YOUR TASK — Where does the string "flera" appear? Copy every line of the entries below that holds it.

^^^^

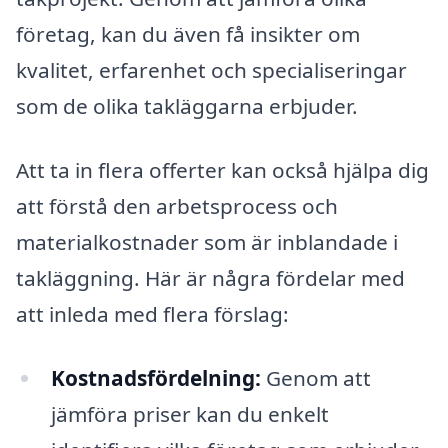
företag, kan du även få insikter om
kvalitet, erfarenhet och specialiseringar
som de olika takläggarna erbjuder.
Att ta in flera offerter kan också hjälpa dig
att förstå den arbetsprocess och
materialkostnader som är inblandade i
takläggning. Här är några fördelar med
att inleda med flera förslag:
Kostnadsfördelning:
Genom att
jämföra priser kan du enkelt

^^^^

SOLUTION —
Att ta in flera offerter kan också hjälpa dig
att inleda med flera förslag:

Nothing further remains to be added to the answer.